[Multi-image point correspondence data]

------------------------------------------------

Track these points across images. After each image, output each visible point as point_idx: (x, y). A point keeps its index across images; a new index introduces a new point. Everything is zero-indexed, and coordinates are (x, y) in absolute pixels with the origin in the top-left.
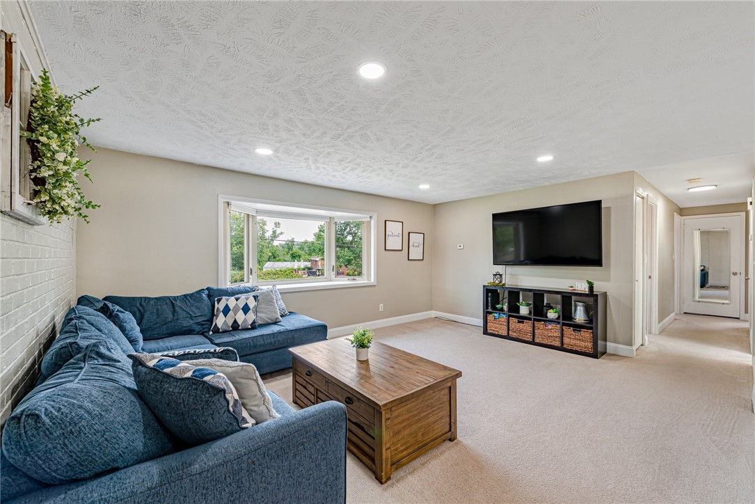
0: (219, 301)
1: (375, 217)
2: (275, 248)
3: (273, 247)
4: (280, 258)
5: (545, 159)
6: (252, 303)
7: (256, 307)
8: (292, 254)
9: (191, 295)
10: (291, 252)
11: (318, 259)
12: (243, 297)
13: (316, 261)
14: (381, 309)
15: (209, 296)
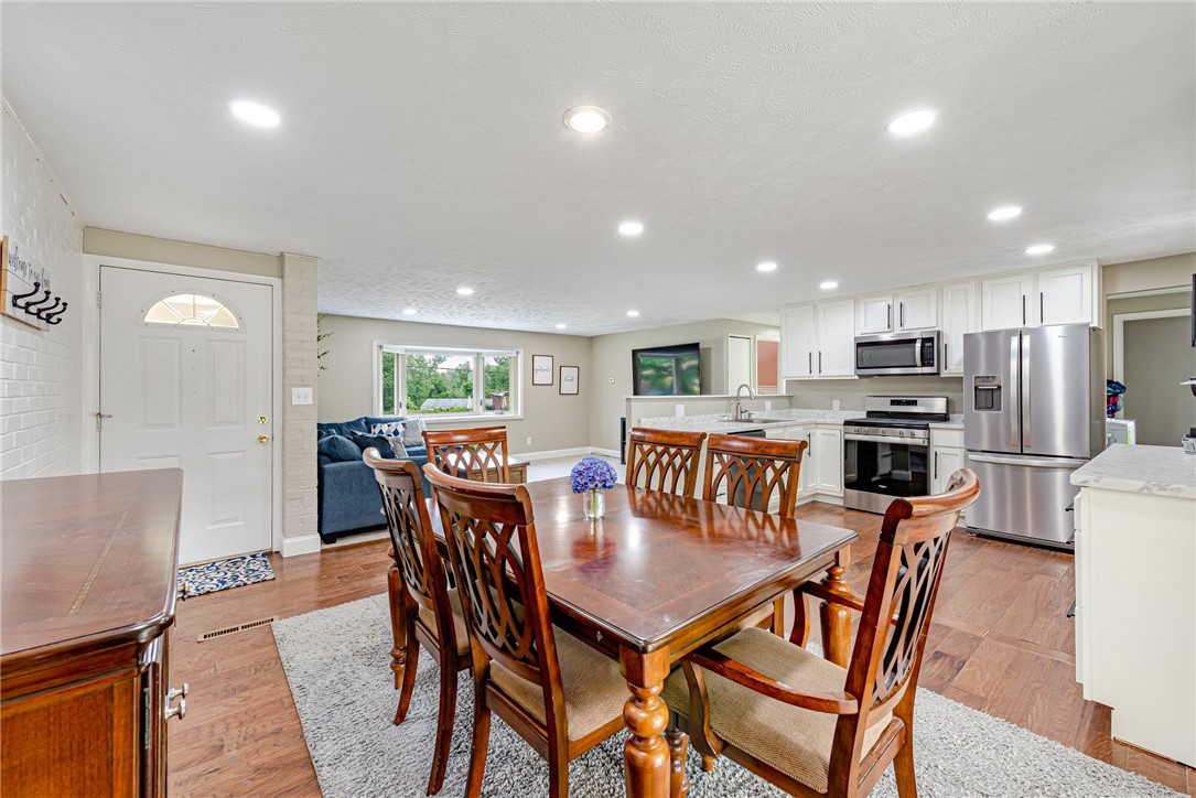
0: (374, 427)
1: (521, 352)
2: (440, 378)
3: (437, 375)
4: (448, 392)
5: (633, 314)
6: (401, 429)
7: (404, 433)
8: (466, 387)
9: (353, 423)
10: (464, 384)
11: (501, 394)
12: (393, 424)
13: (500, 397)
14: (529, 443)
15: (366, 423)
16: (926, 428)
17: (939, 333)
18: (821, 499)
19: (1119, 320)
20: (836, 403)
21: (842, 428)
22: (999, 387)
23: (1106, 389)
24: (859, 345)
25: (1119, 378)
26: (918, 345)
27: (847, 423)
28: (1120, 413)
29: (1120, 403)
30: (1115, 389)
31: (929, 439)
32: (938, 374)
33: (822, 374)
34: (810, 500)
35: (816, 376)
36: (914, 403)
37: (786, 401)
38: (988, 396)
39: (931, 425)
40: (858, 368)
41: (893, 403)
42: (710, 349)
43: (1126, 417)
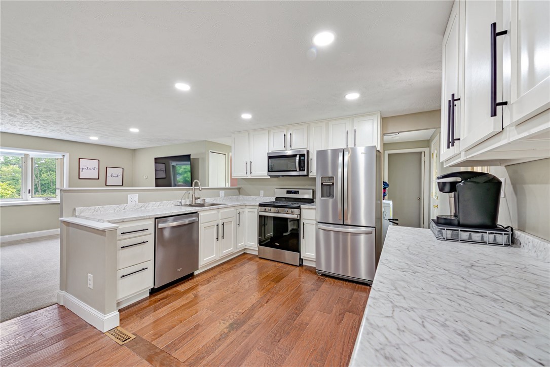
1: (67, 155)
16: (299, 208)
17: (308, 152)
18: (248, 252)
19: (387, 153)
20: (262, 192)
21: (258, 207)
22: (333, 184)
23: (383, 185)
24: (270, 157)
25: (386, 181)
26: (297, 158)
27: (261, 205)
28: (386, 197)
29: (387, 192)
30: (386, 185)
31: (300, 215)
32: (307, 175)
33: (252, 175)
34: (242, 253)
35: (249, 176)
36: (297, 193)
37: (237, 190)
38: (328, 189)
39: (302, 206)
40: (269, 171)
41: (288, 192)
42: (198, 159)
43: (389, 199)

------------------------------------------------

Task details
All of the entries above should be copied exactly, with the images left out.

Response box
Track these points across images. After each image, output each visible point as point_idx: (x, y). A point keeps its index across images; a new index introduces a new point. Everything is zero-indexed, and coordinates are (x, y) in absolute pixels with the origin in the top-left.
0: (219, 301)
1: (375, 217)
2: (275, 248)
3: (273, 247)
4: (280, 258)
5: (545, 159)
6: (252, 303)
7: (256, 307)
8: (292, 254)
9: (191, 295)
10: (291, 252)
11: (318, 259)
12: (243, 297)
13: (316, 261)
14: (381, 309)
15: (209, 296)
0: (374, 427)
1: (521, 352)
2: (440, 378)
3: (437, 375)
4: (448, 392)
5: (633, 314)
6: (401, 429)
7: (404, 433)
8: (466, 387)
9: (353, 423)
10: (464, 384)
11: (501, 394)
12: (393, 424)
13: (500, 397)
14: (529, 443)
15: (366, 423)
16: (926, 428)
17: (939, 333)
18: (821, 499)
19: (1119, 320)
20: (836, 403)
21: (842, 428)
22: (999, 387)
23: (1106, 389)
24: (859, 345)
25: (1119, 378)
26: (918, 345)
27: (847, 423)
28: (1120, 413)
29: (1120, 403)
30: (1115, 389)
31: (929, 439)
32: (938, 374)
33: (822, 374)
34: (810, 500)
35: (816, 376)
36: (914, 403)
37: (786, 401)
38: (988, 396)
39: (931, 425)
40: (858, 368)
41: (893, 403)
42: (710, 349)
43: (1126, 417)
1: (67, 155)
16: (299, 208)
17: (308, 152)
18: (248, 252)
19: (387, 153)
20: (262, 192)
21: (258, 207)
22: (333, 184)
23: (383, 185)
24: (270, 157)
25: (386, 181)
26: (297, 158)
27: (261, 205)
28: (386, 197)
29: (387, 192)
30: (386, 185)
31: (300, 215)
32: (307, 175)
33: (252, 175)
34: (242, 253)
35: (249, 176)
36: (297, 193)
37: (237, 190)
38: (328, 189)
39: (302, 206)
40: (269, 171)
41: (288, 192)
42: (198, 159)
43: (389, 199)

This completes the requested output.